The burglars had taken jewellery, silverware, the new flat-screen TV, the DVD player, and the stereo. Her mother had always told her father it was stupid to leave cash in the house, considering that would be the first place thieves would look for haul, and the roll her father kept in a coffee can in the garage was completely missing. They'd simply taken the can.

Obviously, her mother had been right.

She looked around the living room, thanking God they had not been home. Her parents had been working late over at the Smith Estate, and Amelia had been working the 5 to 9 shift at the local grocery store. God, she hated that job. But artists only got paid so much, right? They'd picked her up at the end of her shift and all come home to...

Well, chaos.

Thinking about painting made her look up to the wall where three empty squares stood out. That was the worst of it. The bastards had taken one of the only things she had left to remind her of Alice. The trio of paintings she had done for Alice for Christmas the last year she was with them. Their favourite place together.

Gone. Taken, likely, for the expensive frames that Alice had insisted they be in. The wires from the frames were snapped in two on the floor, mirroring how she felt.

Alice's mom Pearl had brought them over to her not long after Alice died. She'd just shown up a few days after they'd gone riding together at Juniper Beach, the paintings in her trunk. Amelia had been excited to get them back, and sad that Pearl hadn't wanted to keep them. She understood though. They'd cleared the air when they'd gone riding, their first interaction in weeks after the funeral. It was hard for Pearl to have reminders in the house, especially like that.

To top it off, it had only been a few weeks ago she had bumped into Chris at the Smith estate, and she had been an utter bitch, her feelings all popping to the surface and crackling like ice in a glass of soda. It had dredged up feelings she had finally wrestled back to sleep, and was still shoving back down inside herself.

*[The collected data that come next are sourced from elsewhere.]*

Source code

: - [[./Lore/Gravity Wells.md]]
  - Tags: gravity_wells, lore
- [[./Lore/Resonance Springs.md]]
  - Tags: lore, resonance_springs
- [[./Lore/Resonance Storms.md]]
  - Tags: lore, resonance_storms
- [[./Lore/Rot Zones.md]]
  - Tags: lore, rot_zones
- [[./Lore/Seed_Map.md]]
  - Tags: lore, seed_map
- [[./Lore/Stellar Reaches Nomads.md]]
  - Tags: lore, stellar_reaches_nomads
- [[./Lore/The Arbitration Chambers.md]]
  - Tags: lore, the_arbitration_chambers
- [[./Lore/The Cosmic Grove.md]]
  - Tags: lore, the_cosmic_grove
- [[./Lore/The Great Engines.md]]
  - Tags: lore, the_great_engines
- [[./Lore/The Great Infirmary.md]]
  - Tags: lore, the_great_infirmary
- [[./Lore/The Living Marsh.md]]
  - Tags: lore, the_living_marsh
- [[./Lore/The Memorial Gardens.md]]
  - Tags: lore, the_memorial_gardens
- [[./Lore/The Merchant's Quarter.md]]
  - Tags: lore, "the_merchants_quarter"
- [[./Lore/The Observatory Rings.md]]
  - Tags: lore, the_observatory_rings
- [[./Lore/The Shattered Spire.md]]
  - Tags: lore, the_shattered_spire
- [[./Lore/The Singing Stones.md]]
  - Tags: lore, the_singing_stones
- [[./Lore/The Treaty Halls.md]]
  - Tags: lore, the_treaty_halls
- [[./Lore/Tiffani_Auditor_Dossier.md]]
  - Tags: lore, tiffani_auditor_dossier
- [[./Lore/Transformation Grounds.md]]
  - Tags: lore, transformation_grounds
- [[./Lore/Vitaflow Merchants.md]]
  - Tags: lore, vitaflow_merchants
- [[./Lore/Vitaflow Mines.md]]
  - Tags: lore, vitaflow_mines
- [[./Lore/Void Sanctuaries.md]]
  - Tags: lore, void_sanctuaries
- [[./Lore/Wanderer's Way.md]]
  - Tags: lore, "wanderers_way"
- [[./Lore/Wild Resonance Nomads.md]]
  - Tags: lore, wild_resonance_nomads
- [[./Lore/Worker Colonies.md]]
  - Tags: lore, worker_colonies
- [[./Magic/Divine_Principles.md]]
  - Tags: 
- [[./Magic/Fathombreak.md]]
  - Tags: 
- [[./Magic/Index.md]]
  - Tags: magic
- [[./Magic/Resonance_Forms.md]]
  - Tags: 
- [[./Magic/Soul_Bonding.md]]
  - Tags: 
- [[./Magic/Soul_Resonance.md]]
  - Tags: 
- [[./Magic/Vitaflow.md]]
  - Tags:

Fuck, this sucked. She put her hand on her emerald charm, glad she had been wearing it. That would have been too much to bear to lose it as well.

"You okay, honey?" her mother said, putting an arm around her. She felt so numb, seeing everything through a fog of disbelief.

"They were hers, Mom," she said, looking at her hands. I—"

Her mother pulled her into a hug, and the officer and her father headed towards the door, her father looking back worriedly over his shoulder.

"It's okay." Her mother said, stroking her head. "Maybe they will wind up in a gallery somewhere, we'll find them."

It was little solace. Amelia nodded into her mother's coat, and let the tears come.

#

Three Years Later

Gillian looked at the paintings, her sleek, bobbed hair swaying gently as her head tilted, studying them. There was no mistake. They were signed 'A. Harris'.

That girl was—or had been—a painter, and these looked similar to the beach Chris had dragged her to when they were home visiting his parents one time. It had been dreadful, all the local pasty-white puffy people, and him reminiscing about summers there, his memories peppered with his dead sister, and that girl he'd been so hung up on. These had to be the paintings in those ridiculous letters.